Holiday-Related Retail Imports Expected to Be Strong, and So Are Logistics Challenges
Peak season is no longer a term that applies to the holiday shopping season. For procurement, manufacturing and logistics professionals, it has been peak season for months due to the coronavirus pandemic and skyrocketing e-commerce.
“The trend has certainly continued, with the key driver being prolonged abnormal retail spending on goods, which increased substantially in March 2021 with the latest round of government stimulus,” says Jason Miller, Ph.D., associate professor of logistics in the Eli Broad College of Business at Michigan State University.
Miller has calculated inflation-adjusted purchases in the retail trade sector (excluding the motor vehicles and parts dealers subsector) using data from the U.S. Census Bureau’s Monthly Retail Trade Survey (see graphic below). He found that between March and July of this year, those purchases exceeded October peak-season levels in 2018 and 2019. “Couple that with a strong August and retailers trying to bring in inventories for the holiday season, and you have the makings for record import volumes,” he says.

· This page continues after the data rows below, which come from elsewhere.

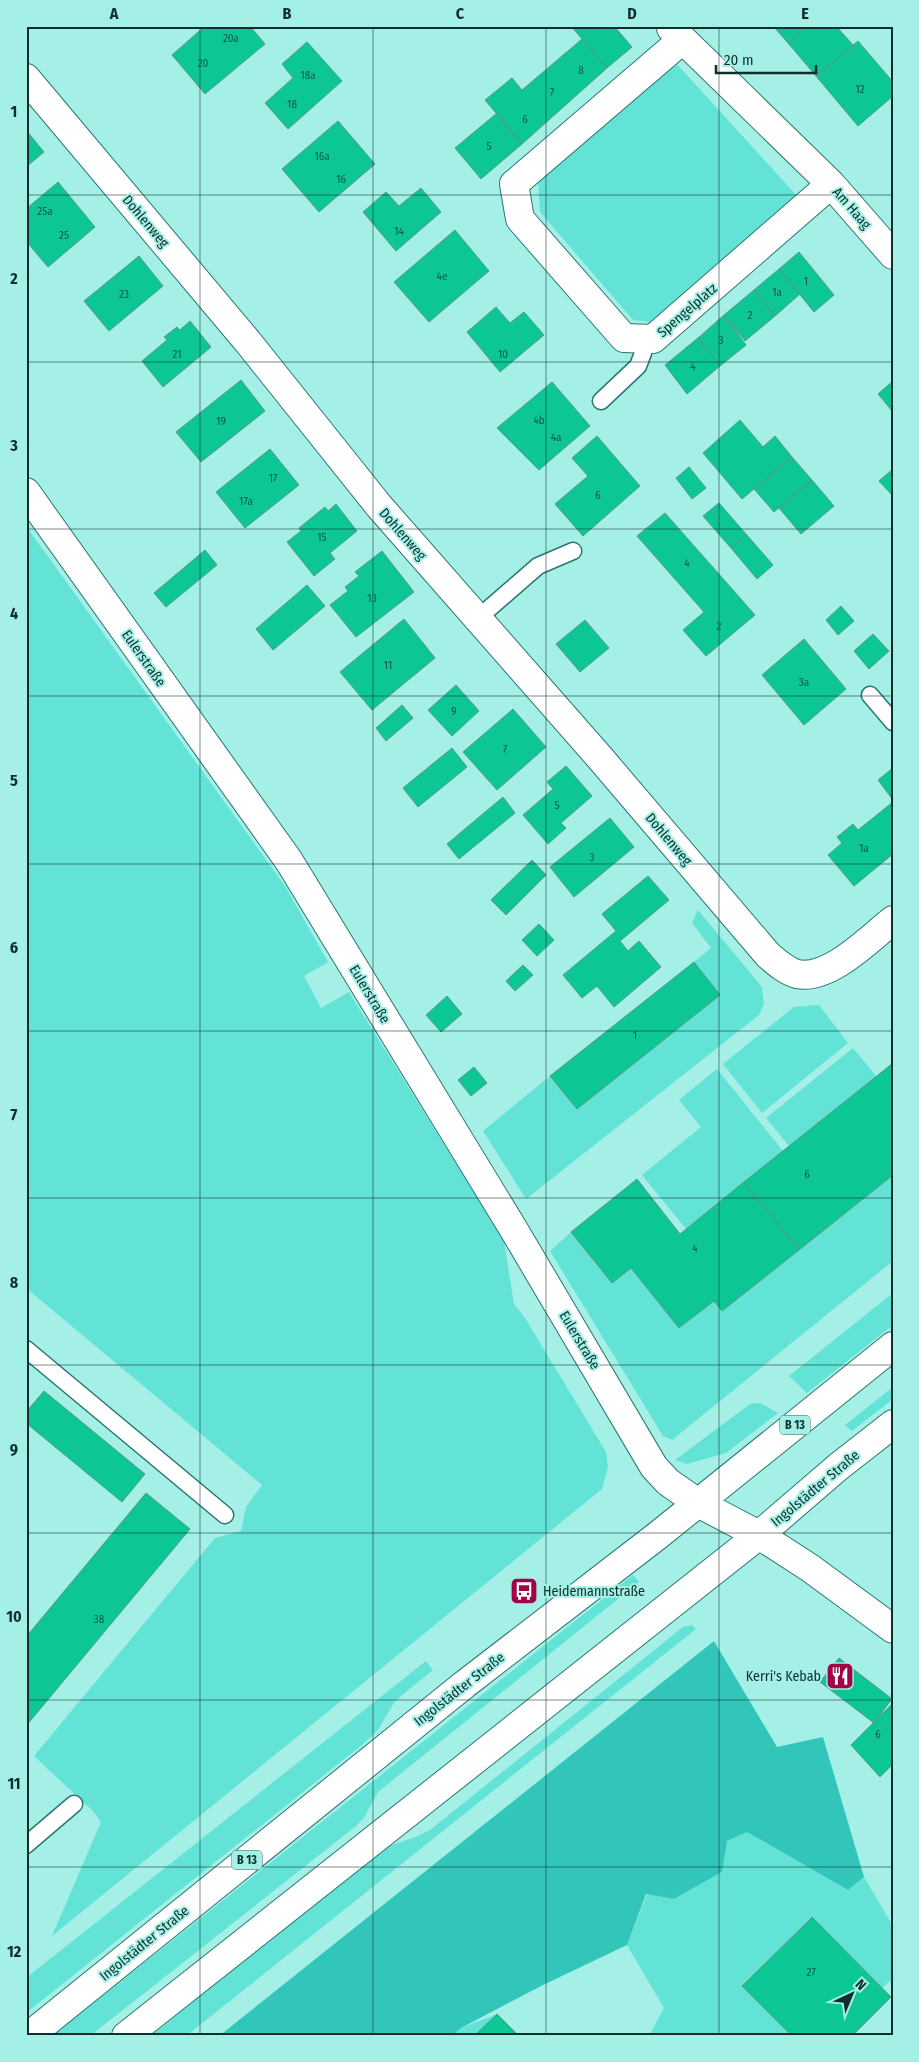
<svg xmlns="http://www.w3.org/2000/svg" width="919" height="2062" font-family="'Fira Sans Condensed',sans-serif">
<rect width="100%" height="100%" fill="#a4f0e7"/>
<!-- green -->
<path fill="#63e2d6" d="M675 62 798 197 658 323 633 320 540 212 538 179Z
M26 526 285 886 328 962 304 976 321 1008 349 992 504 1241 514 1304 525 1318 606 1452 608 1467 602 1489 52 1936 101 1822 92 1810 34 1756 215 1538 241 1531 246 1507 262 1485 26 1288Z
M698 910 762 987 764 1004 759 1015 526 1199 483 1131 550 1076 577 1108 719 995 694 962 711 948 692 923Z
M819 1005 848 1043 762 1113 723 1064 794 1007Z
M853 1048 876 1076 789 1146 766 1118Z
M717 1069 783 1151 686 1229 642 1175 701 1127 679 1100Z
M893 1175V1261L672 1440 663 1436 550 1251 571 1232 612 1283 631 1268 680 1328 714 1301 722 1310Z
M893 1293V1325L807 1393 789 1376Z
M893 1387V1399L852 1431 845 1425Z
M760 1403 778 1413 726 1453 687 1464 675 1460 750 1404Z
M633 1575 639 1582 378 1792 364 1818 356 1826 90 2036H52Z
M692 1625 696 1629 186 2036H151L374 1856 392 1845 418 1836 430 1830 683 1627Z
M426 1661 433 1670 395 1701 378 1730 362 1745 26 2013V1978Z
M747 1832 848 1890 864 1877 893 1926V1985L889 1981 882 1989 811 1917 742 1985 792 2036H649L664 2008 627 1945 647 1894 674 1899 722 1872 727 1841Z
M497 2014 474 2036H452L461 2028Z"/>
<!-- forest -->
<path fill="#32c6ba" d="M714 1641 777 1747 823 1737 864 1877 848 1890 747 1832 727 1841 722 1872 674 1899 646 1894 627 1945 543 1985 461 2028 452 2036H219Z"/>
<!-- building -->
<path fill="#0cc795" stroke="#5a9980" d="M205 26H250L265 44 205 94 172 55Z
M571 26H614L632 47 607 68Z
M773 26H807L788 43Z
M807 26H836L853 45 816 76 788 43Z
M582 39 607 68 522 144 485 100 512 78 522 90Z
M858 41 893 82V96L858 126 816 76Z
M307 42 342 81 288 129 265 103 293 78 282 64Z
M497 113 522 144 481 179 455 148Z
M338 121 375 164 319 212 282 169Z
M26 130 44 152 26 167Z
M58 182 95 227 48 267 26 241V209Z
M421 188 441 212 396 251 363 212 386 192 399 206Z
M455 230 489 271 429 322 394 282Z
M799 252 834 295 814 312 779 269Z
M139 256 163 286 109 331 84 301Z
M779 269 800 294 775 316 754 290Z
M754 290 775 316 745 341 724 315Z
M496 307 510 323 524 312 544 335 500 372 467 332Z
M724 315 746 345 720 366 698 338Z
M190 321 211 347 163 387 142 361 167 340 164 337 177 327 180 330Z
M698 338 720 366 687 394 665 365Z
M241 380 265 411 201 462 176 432Z
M893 381V412L878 394Z
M552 382 590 426 539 470 497 428Z
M740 420 763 447 775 436 792 457 742 499 703 453Z
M597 436 640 486 583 536 555 504 588 476 572 458Z
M270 449 299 485 245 528 216 492Z
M792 457 812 480 774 512 754 489Z
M689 467 706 488 692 499 676 478Z
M893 469V496L879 481Z
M812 480 834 506 801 534 779 508Z
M719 503 746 534 731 548 703 516Z
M336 504 357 531 330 553 335 559 314 576 287 542 301 531 299 528 325 507 328 511Z
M665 513 755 615 706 656 683 630 704 612 637 536Z
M746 534 773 565 757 579 731 548Z
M205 550 217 565 166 607 154 593Z
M382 551 414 592 356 637 330 605 348 591 345 587 359 576 355 572Z
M307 585 325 606 273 650 256 629Z
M841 606 854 621 838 635 826 620Z
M404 619 435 658 372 710 340 672Z
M585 620 609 648 580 672 556 644Z
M873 634 889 651 869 669 854 651Z
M804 639 846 689 804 725 762 675Z
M456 685 479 711 452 736 428 710Z
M402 705 413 718 386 741 376 728Z
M513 709 546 747 497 790 463 752Z
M452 748 467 767 418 807 403 788Z
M566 766 592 796 561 823 566 828 548 844 523 815 553 789 547 782Z
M893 768V800L878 780Z
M503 797 515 813 459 859 447 844Z
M893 802V854L854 886 828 855 842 843 837 837 853 824 858 830Z
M610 818 634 847 574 897 550 867Z
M532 860 546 875 506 915 491 900Z
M648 876 669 900 620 941 628 951 639 941 661 967 614 1007 597 986 582 998 563 975 616 931 602 914Z
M539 924 554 940 537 956 522 940Z
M694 962 720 995 577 1109 550 1076Z
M523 965 533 975 515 991 506 981Z
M447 996 462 1014 441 1032 426 1015Z
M893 1063V1175L799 1250 744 1182Z
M474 1067 487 1083 471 1096 458 1080Z
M637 1179 680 1234 744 1182 799 1250 722 1311 714 1301 679 1328 631 1268 612 1283 571 1232Z
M44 1391 145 1474 122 1502 26 1423V1412Z
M146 1493 190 1529 26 1726V1637Z
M839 1658 892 1699 874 1723 820 1682Z
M893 1703V1764L880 1777 851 1745Z
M812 1917 891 1997 852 2036H792L742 1986Z
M497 2014 519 2036H474Z"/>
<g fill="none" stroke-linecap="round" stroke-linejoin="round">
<defs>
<path id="service" d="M601 401 638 366 643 353 640 339
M477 619 538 566 573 551
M870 695 893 722
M26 1349 225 1515
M26 1845 74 1804"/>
<path id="minor" d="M671 28 831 184 893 255
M682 40 514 184 520 219 624 338 653 339 831 184
M26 78 248 342 379 506 601 759 768 955C777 963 786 971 797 974 829 981 870 938 893 920
M26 492 289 861 514 1230 654 1467 668 1482 698 1503"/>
<path id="secondary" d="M698 1503 759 1535 810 1568 893 1629"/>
<path id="primary" d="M29 2036 465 1684 657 1536 893 1346
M126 2036 759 1535 838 1467 893 1424"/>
</defs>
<!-- service casing -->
<use href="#service" stroke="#297770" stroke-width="19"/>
<!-- minor casing -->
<use href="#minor" stroke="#297770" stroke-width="30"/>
<!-- secondary casing -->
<use href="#secondary" stroke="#297770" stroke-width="30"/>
<!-- primary casing -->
<use href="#primary" stroke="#297770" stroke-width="30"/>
<!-- service -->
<use href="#service" stroke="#fff" stroke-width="16"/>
<!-- minor -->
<use href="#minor" stroke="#fff" stroke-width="28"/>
<!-- secondary -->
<use href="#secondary" stroke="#fff" stroke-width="28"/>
<!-- primary -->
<use href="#primary" stroke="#fff" stroke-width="28"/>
</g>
<!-- grid -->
<path fill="none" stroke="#0f2f2c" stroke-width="1" stroke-opacity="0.55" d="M200 26V2036M373 26V2036M546 26V2036M719 26V2036M26 195H893M26 362H893M26 529H893M26 696H893M26 864H893M26 1031H893M26 1198H893M26 1365H893M26 1533H893M26 1700H893M26 1867H893"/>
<!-- icons -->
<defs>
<symbol id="bus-square" viewBox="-11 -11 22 22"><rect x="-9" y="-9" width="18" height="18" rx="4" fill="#a00346" stroke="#a4f0e7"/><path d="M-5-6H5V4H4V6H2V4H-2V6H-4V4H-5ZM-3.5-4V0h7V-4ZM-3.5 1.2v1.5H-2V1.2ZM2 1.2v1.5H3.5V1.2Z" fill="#fff"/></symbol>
<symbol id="restaurant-square" viewBox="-11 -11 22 22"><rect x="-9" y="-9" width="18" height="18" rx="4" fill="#a00346" stroke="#a4f0e7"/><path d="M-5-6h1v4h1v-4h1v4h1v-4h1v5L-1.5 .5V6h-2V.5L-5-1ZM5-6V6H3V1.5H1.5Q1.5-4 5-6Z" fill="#fff"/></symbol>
</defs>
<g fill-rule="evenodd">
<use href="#bus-square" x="508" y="1575" width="32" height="32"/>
<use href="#restaurant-square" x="824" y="1660" width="32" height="32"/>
</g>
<g text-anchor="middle" stroke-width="4" stroke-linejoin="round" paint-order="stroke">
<!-- number labels -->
<g font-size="11" fill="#0e5546">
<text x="231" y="42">20a</text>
<text x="203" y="67">20</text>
<text x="581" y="74">8</text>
<text x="308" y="79">18a</text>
<text x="860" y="93">12</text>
<text x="552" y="96">7</text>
<text x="292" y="108">18</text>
<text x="525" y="123">6</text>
<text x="489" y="150">5</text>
<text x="322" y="160">16a</text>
<text x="341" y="183">16</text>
<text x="45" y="215">25a</text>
<text x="399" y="235">14</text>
<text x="64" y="239">25</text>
<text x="442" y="280">4e</text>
<text x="806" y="285">1</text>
<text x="777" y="296">1a</text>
<text x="124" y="298">23</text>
<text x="750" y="319">2</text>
<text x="721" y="344">3</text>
<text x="177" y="358">21</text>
<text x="503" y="358">10</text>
<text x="693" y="370">4</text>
<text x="539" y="424">4b</text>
<text x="221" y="425">19</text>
<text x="556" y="441">4a</text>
<text x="273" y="482">17</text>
<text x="598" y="499">6</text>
<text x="246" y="505">17a</text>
<text x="322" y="541">15</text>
<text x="687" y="567">4</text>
<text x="372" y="602">13</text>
<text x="719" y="630">2</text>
<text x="388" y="669">11</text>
<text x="804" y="686">3a</text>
<text x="454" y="715">9</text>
<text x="505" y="753">7</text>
<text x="557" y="809">5</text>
<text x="864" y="852">1a</text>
<text x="592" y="861">3</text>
<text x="635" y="1039">1</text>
<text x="807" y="1178">6</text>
<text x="695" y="1252">4</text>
<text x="99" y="1623">38</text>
<text x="878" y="1738">6</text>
<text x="811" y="1976">27</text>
</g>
<!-- shield labels -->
<g fill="#a4f0e7" stroke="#3c6964" stroke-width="1">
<rect x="780" y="1415.5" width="30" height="19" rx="4"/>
<rect x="232" y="1850.5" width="30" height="19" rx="4"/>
</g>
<g font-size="12" font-weight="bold" fill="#0f2f2c">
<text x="795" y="1429">B 13</text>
<text x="247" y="1864">B 13</text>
</g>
<!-- street labels -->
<g font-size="14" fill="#0f2f2c" stroke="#a4f0e7">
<text transform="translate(852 208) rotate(49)" y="5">Am Haag</text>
<text transform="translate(146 221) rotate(50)" y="5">Dohlenweg</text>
<text transform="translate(687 310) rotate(-41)" y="5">Spengelplatz</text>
<text transform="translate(403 534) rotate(49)" y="5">Dohlenweg</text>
<text transform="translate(144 658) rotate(55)" y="5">Eulerstraße</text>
<text transform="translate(669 839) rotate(50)" y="5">Dohlenweg</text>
<text transform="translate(370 994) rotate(59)" y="5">Eulerstraße</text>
<text transform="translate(580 1340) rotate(59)" y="5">Eulerstraße</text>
<text transform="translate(815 1488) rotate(-40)" y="5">Ingolstädter Straße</text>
<text transform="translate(459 1689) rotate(-38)" y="5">Ingolstädter Straße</text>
<text transform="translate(144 1943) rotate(-39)" y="5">Ingolstädter Straße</text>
</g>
<!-- poi labels -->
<g font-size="14" fill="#0f2f2c" stroke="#a4f0e7" text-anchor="start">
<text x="543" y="1596">Heidemannstraße</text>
<text x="821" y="1681" text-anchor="end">Kerri's Kebab</text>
</g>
</g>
<!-- border -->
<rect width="919" height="2062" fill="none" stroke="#a4f0e7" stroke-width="55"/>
<!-- north arrow -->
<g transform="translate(852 1994) rotate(44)" stroke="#a4f0e7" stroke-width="4" paint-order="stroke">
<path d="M0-4L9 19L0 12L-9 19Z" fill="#0f2f2c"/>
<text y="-8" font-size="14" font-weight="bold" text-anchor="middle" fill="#0f2f2c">N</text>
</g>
<!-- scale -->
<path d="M716 65v8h100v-8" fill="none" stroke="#0f2f2c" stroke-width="2.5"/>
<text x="724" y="65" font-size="15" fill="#0f2f2c" stroke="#a4f0e7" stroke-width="4" paint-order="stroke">20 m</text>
<rect x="28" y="28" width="864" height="2006" fill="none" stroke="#0f2f2c" stroke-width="2"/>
<g font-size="16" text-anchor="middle" font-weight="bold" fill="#0f2f2c">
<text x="114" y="19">A</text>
<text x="287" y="19">B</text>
<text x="460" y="19">C</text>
<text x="632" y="19">D</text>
<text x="805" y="19">E</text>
<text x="14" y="117">1</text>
<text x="14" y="284">2</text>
<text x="14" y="451">3</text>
<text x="14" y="619">4</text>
<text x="14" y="786">5</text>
<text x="14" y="953">6</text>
<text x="14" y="1120">7</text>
<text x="14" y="1288">8</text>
<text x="14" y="1455">9</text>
<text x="14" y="1622">10</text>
<text x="14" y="1789">11</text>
<text x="14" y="1957">12</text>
</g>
</svg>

Courtesy of Jason Miller, Ph.D., associate professor of logistics in the Eli Broad College of Business at Michigan State University
Such volumes have been achieved primarily through record retail sales, he notes — hence, driven by the need to replenish sold products rather than by retailers’ desire to bolster inventories ahead of the holiday season.

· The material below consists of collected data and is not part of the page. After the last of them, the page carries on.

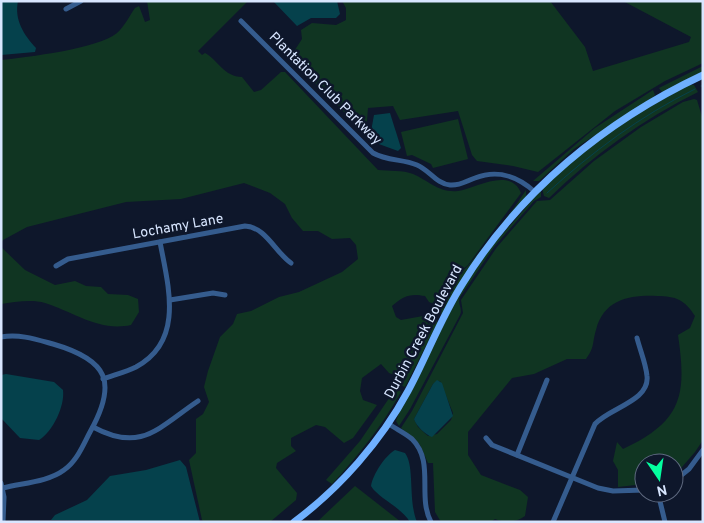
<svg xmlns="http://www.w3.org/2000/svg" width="704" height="523" font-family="Overpass,sans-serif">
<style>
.green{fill:#103522;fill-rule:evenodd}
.water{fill:#05414c}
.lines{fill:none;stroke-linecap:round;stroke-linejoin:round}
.stream{stroke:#05414c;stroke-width:1}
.street{stroke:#355c8e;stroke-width:5}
.secondary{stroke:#6fb0ff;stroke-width:7}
.labels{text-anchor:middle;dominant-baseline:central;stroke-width:5;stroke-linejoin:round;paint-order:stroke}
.street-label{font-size:14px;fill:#d8e6ff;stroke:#0e172b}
</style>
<rect width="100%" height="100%" fill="#0e172b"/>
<!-- green -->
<g class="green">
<path d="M147,1H248L198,51L202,55L205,53C217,59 224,77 242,77L254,92L261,90L281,72H285L378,170C388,171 403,170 413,174C429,181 439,193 458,191C474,189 510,166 521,193L468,265L456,275L437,305L429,302L425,296C410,293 403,296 392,306L396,317L401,320L423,316L427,318L428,323L400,377L389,373L381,364L362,378L360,391L363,400L377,405L353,438L344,443L325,427L316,425L291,438V446L296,451L277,463L276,468L297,493L296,500L270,522H204L202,520L189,460L196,453V419L203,414L209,402L204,387L208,371L220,337L233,324L237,314L251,311L279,297L299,292L342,272L358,259L356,245L350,238L332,239L318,231H303L292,218L285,204L270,193L244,183L181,199L126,202L27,227L3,240L1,243V60C28,57 97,49 117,33C124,27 130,15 135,8L139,6L145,22L150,20Z"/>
<path d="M342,1H550L585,47L593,71L689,42L691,37L623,1H703V63L665,81L615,111L538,172L513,166L477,161L472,155L458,111L400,120L393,106L368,108L367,121L360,128L294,62L291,56L302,39L301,30L312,23L336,25L346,20V8Z"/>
<path d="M703,66V73L666,91L662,92L659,88Z"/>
<path d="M688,85H694L698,92C642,120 593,155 549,198L544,196L542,188L586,149L631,118Z"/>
<path d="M653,90L655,95L652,98L574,149L539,181H533L595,128Z"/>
<path d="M694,99L697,100L703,120V440L695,452L676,474L674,463H644V484L618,487V470L613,461L617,442L623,449C682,421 687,396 678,335L690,328L695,316C685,300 676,296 657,296C630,295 604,299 596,330C592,343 595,347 586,359H567L534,374L512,378L468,432V455L481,475L520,490L528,497L525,516C516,523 505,523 495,519L491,522H441L435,512L433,463H428L420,445L401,428L412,411L463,313L461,300L497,247L537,201L550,200L594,161L641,127L683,102ZM440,381L453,413L451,420L437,434L428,436L418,427L414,419L433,384Z"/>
<path d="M458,119L468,159L433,168L431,164L412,155L407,156L401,132Z"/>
<path d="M526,190V198L442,314L435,312L458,275L468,266L514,208Z"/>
<path d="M541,190V197L534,201L494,247L460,297C457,304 463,308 460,315L410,409L399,426L396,421L400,410L462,289L492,246Z"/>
<path d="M1,247L25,270L55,285L75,281L86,286L101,287L108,294L128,295L138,299L139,312L131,325C99,332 74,312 45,303C32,299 14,302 1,304Z"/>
<path d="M433,315L437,318V324L405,387L398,384Z"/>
<path d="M396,388L401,392C382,426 358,456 332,484L326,480L360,441Z"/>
<path d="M355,486L401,522H317Z"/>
</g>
<!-- water -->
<g class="water">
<path d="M1,1H18C14,20 24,35 36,48L35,52L1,55Z"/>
<path d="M273,1H337L340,14L336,18H311L297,26Z"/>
<path d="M390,113L401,148L398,151L376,143L370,137L374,115Z"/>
<path d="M6,374L54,382L63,390C65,406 53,431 39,440L20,438L1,418V375Z"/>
<path d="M437,380L442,383L453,416L432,437C426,435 416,426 414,419L433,384Z"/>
<path d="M395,450L405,453C415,466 408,501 417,522H410C400,506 378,498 371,486C373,474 385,456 395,450Z"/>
<path d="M180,460L186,467L200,522L51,520L55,515L87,500L110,476L146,470Z"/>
</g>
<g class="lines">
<!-- stream -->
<g class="stream">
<path d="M701,86H703"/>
<path d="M547,193C592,152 640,116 695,89"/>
</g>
<!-- street -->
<g class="street">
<path d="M66,9L81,1"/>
<path d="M241,21L373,153C387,161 403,159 417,165C429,170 437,184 450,185C460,186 466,181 475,178C498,169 517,176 535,192"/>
<path d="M56,266L68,259L245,226C266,227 275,252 291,263"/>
<path d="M170,300L213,293L225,295"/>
<path d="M1,337C20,334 35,339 53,344C108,360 118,382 90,432C83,445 77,461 64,470C48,482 22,483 3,488"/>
<path d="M103,379C114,375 126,372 136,367C185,341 168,285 160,242"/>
<path d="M389,424C396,429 405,433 412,439C435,462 417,496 431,522"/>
<path d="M93,427C141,453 158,428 198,401"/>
<path d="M486,438L492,445L598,488L613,491L644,490"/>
<path d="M517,455L547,380"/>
<path d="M674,481L689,469L703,450"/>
<path d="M1,483L4,497L3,522"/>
<path d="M658,493L665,522"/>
<path d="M553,522L595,424C609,408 650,401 647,376C646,364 640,350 637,338"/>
</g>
<!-- secondary -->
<path class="secondary" d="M294,522C340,488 381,441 408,391C427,356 441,317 463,283C520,191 605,121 703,75"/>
</g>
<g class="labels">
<!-- street labels -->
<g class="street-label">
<text transform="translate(325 89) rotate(45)">Plantation Club Parkway</text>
<text transform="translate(178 227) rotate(-10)">Lochamy Lane</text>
<text transform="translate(424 332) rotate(-62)">Durbin Creek Boulevard</text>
</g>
</g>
<!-- border -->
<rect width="704" height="523" fill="none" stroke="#d8e6ff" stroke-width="5"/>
<!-- north arrow -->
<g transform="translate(659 478) rotate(167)"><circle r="24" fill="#0e172b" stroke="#5f6a80"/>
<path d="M0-4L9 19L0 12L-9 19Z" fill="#04ff9f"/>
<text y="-8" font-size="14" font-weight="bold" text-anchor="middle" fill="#d8e6ff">N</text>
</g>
</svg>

In addition to record imports, there also is a potential for a strong holiday shopping season. “Many consumers are still in a better financial position than they were prior to COVID-19 due to record government stimulus, and (potential) delta variant outbreaks will limit consumers switching their spending back to services,” Miller says.
“Where I think we will see differences is in the composition of those retail sales. Clothing is a good example. Until March, clothing store sales were below pre-COVID levels, but this has switched since then. As such, I anticipate consumers spending quite a bit on clothing in comparison to last year. … Regarding online sales (in general), I anticipate they will again be strong.”
Still, Miller notes, despite projections of strong sales, it won’t be smooth sailing for retailers. Among the issues impacting supply chains this holiday season are (1) logistics bottlenecks like container shortages and port congestion and (2) manufacturing capacity and component and parts shortages, including semiconductors.
Miller anticipates these to be the most significant logistics challenges facing retailers:
- Port congestion. A record number of ships have been awaiting berths in the ports of Los Angeles and Long Beach.
- High ocean spot prices, which he says disproportionately affect small importers as opposed to mega retailers.
- Lack of air freight capacity due to international passenger flight traffic remaining well below pre-COVID-19 levels as well as “the concomitant higher prices, again disproportionately affecting smaller importers,” he says.
- Ongoing uncertainty about supply due to COVID-19 outbreaks in East Asia.
Although Miller expects strong clothing sales this holiday season, he says clothes, shoes and toys are the top products that could be in short supply. Other potential shortages, experts say, include those of items containing microchips, like electronics and cars.
What logistics strategies can retailers employ to prepare for supply chain delays this season? “We have seen some of the largest retailers like The Home Depot and Walmart charter container ships to ensure capacity,” Miller notes. “This is an extreme measure and only feasible for the largest of importers. At this stage, there really isn't anything more retailers can do to get their cargo here faster.”